• _PROBLEM TO SOLVE_
Reproduce the text of each entry below verbatim, preserving every line as it appears.
Start of Block
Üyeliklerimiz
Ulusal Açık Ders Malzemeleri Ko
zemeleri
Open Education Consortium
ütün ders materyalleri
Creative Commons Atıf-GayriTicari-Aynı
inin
End of Block
• _SOLUTION_
Üyeliklerimiz
Ulusal Açık Ders Malzemeleri Ko
zemeleri
Open Education Consortium
ütün ders materyalleri
Creative Commons Atıf-GayriTicari-Aynı
inin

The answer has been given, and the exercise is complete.